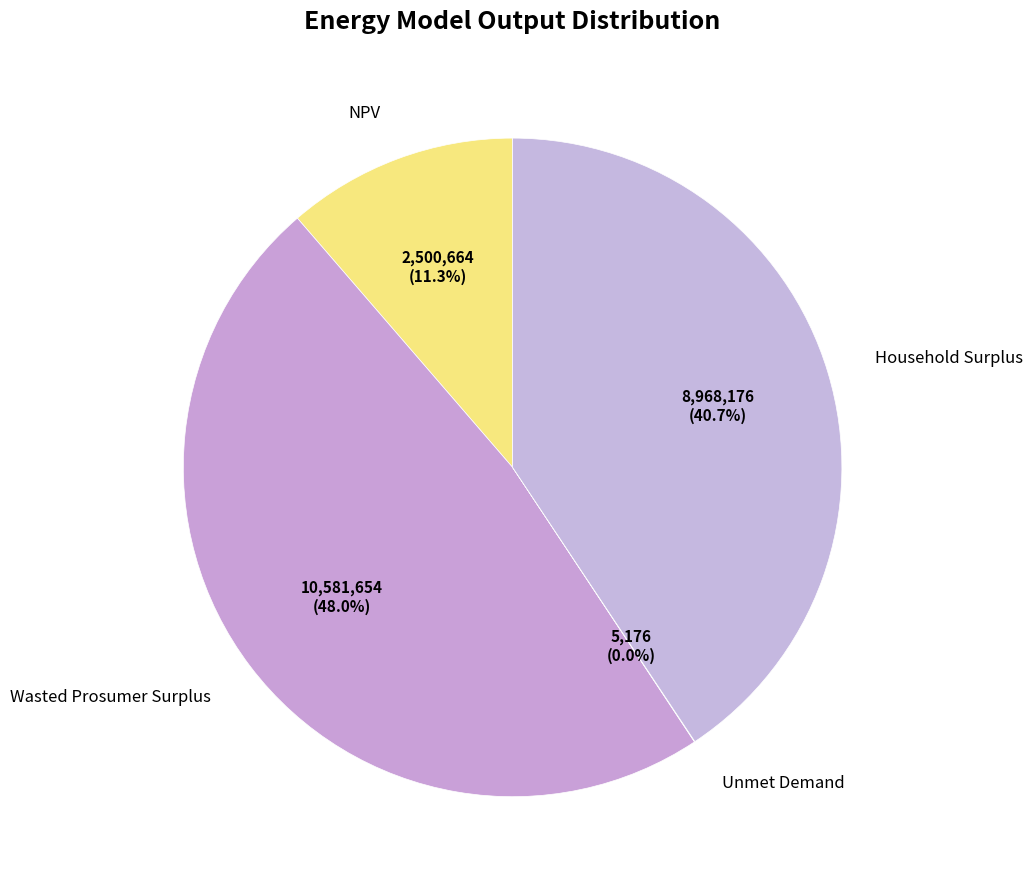

Is Wasted Prosumer Surplus the majority of the pie?

No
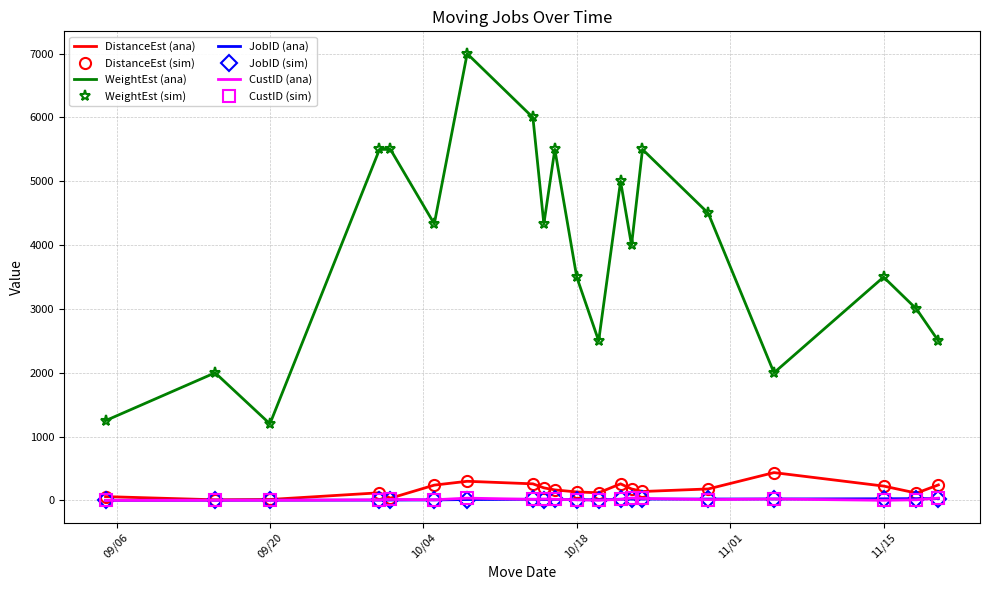

Reading left to right, what are all the values shown in this chart?

DistanceEst: 60	10	15	120	35	240	300	260	197	165	133	120	260	180	140	180	436	225	115	243
WeightEst: 1250	2000	1200	5500	5500	4333	7000	6000	4333	5500	3500	2500	5000	4000	5500	4500	2000	3500	3000	2500
JobID: 2	3	4	5	6	8	14	18	13	15	12	10	19	20	21	22	23	26	28	29
CustID: 1	3	3	9	16	10	36	17	22	18	10	4	17	38	31	13	22	2	10	36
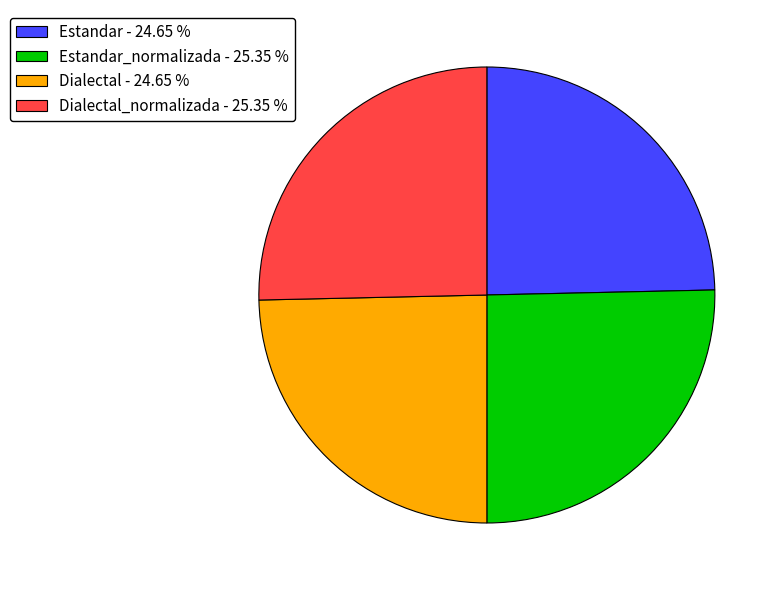

Does Dialectal - 24.65 % represent more than half of the total?

No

──────────────────────────────

§ **Tujuan Tugas**: Ubah semua baris dari entri di atas menjadi tabel Markdown dengan kolom No untuk nomor urut dan kolom Isi untuk teks barisnya. Lewati baris kosong dan jangan sertakan gambar dalam jawaban.

§ **Penyelesaian**:
| No | Isi |
|---|---|
| 1 | Is Wasted Prosumer Surplus the majority of the pie? |
| 2 | No |
| 3 | Reading left to right, what are all the values shown in this chart? |
| 4 | DistanceEst: 60	10	15	120	35	240	300	260	197	165	133	120	260	180	140	180	436	225	115	243 |
| 5 | WeightEst: 1250	2000	1200	5500	5500	4333	7000	6000	4333	5500	3500	2500	5000	4000	5500	4500	2000	3500	3000	2500 |
| 6 | JobID: 2	3	4	5	6	8	14	18	13	15	12	10	19	20	21	22	23	26	28	29 |
| 7 | CustID: 1	3	3	9	16	10	36	17	22	18	10	4	17	38	31	13	22	2	10	36 |
| 8 | Does Dialectal - 24.65 % represent more than half of the total? |
| 9 | No |